## Lesetext
Liebevoll streicht Daniel Pluta der Patientin im Aufenthaltsraum über den Arm. „Möchten Sie fernsehen und dabei etwas trinken? Einen Saft, Kaffee oder ein Wasser vielleicht?“, fragt er die Frau mit ruhiger, angenehm beruhigender Stimme. Die Angesprochene bejaht beides, entscheidet sich für Wasser, welches Daniel Pluta ihr kurz danach bringt. Ins Glas hat er einen Strohhalm gesteckt, damit die Patientin, während er ihr Getränk hält, einfacher und entspannter trinken kann. Daniel Pluta bleibt bei ihr, bis sie ausgetrunken hat, plaudert währenddessen mit der Patientin, die sich sichtlich über die Zuwendung freut, über dies und das.

Besuchszeit rund um die Uhr

Es ist eine von vielen anderen Alltagsszenen auf der Palliativstation des Kreiskrankenhauses Weißwasser. Erkennbaren Stress und Hektik beim Personal gibt es hier ebenso wenig wie typisches Krankenhausmobiliar oder sterile Räume. Alles ist eingerichtet wie das gemütliche Zuhause einer Wohngemeinschaft, in der selbst Zimmerpflanzen und ein mit Saft, Bier und Sekt gefüllter Kühlschrank, Schalen mit Früchten und Süßigkeiten nicht fehlen. Maximal sechs Patienten können auf Station betreut werden. Besuchszeit ist rund um die Uhr. Angehörige können sogar auf Station schlafen, um ihren Familienmitgliedern nah sein und Beistand leisten zu können. Denn schwerste Erkrankungen gibt es in jedem Alter und viele Familien wohnen weit voneinander entfernt, weshalb das Angebot unverzichtbar ist.

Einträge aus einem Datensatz
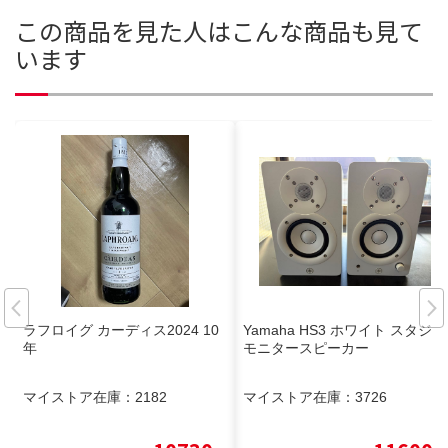
この商品を見た人はこんな商品も見て
います
ラフロイグ カーディス2024 10
Yamaha HS3 ホワイト スタジオ
年
モニタースピーカー
マイストア在庫：
2182
マイストア在庫：
3726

## Aufgaben
A – Nennen Sie alle Getränke, die im Text über die Palliativstation vorkommen.
B – Schreiben Sie aus dem Text über die Palliativstation wortwörtlich ab, was zwischen „Besuchszeit rund um“ und „Angebot unverzichtbar ist.“ steht, beide Stellen eingeschlossen.

## Lösungen
A – Saft, Kaffee, Wasser, Bier, Sekt

B –
Besuchszeit rund um die Uhr

Es ist eine von vielen anderen Alltagsszenen auf der Palliativstation des Kreiskrankenhauses Weißwasser. Erkennbaren Stress und Hektik beim Personal gibt es hier ebenso wenig wie typisches Krankenhausmobiliar oder sterile Räume. Alles ist eingerichtet wie das gemütliche Zuhause einer Wohngemeinschaft, in der selbst Zimmerpflanzen und ein mit Saft, Bier und Sekt gefüllter Kühlschrank, Schalen mit Früchten und Süßigkeiten nicht fehlen. Maximal sechs Patienten können auf Station betreut werden. Besuchszeit ist rund um die Uhr. Angehörige können sogar auf Station schlafen, um ihren Familienmitgliedern nah sein und Beistand leisten zu können. Denn schwerste Erkrankungen gibt es in jedem Alter und viele Familien wohnen weit voneinander entfernt, weshalb das Angebot unverzichtbar ist.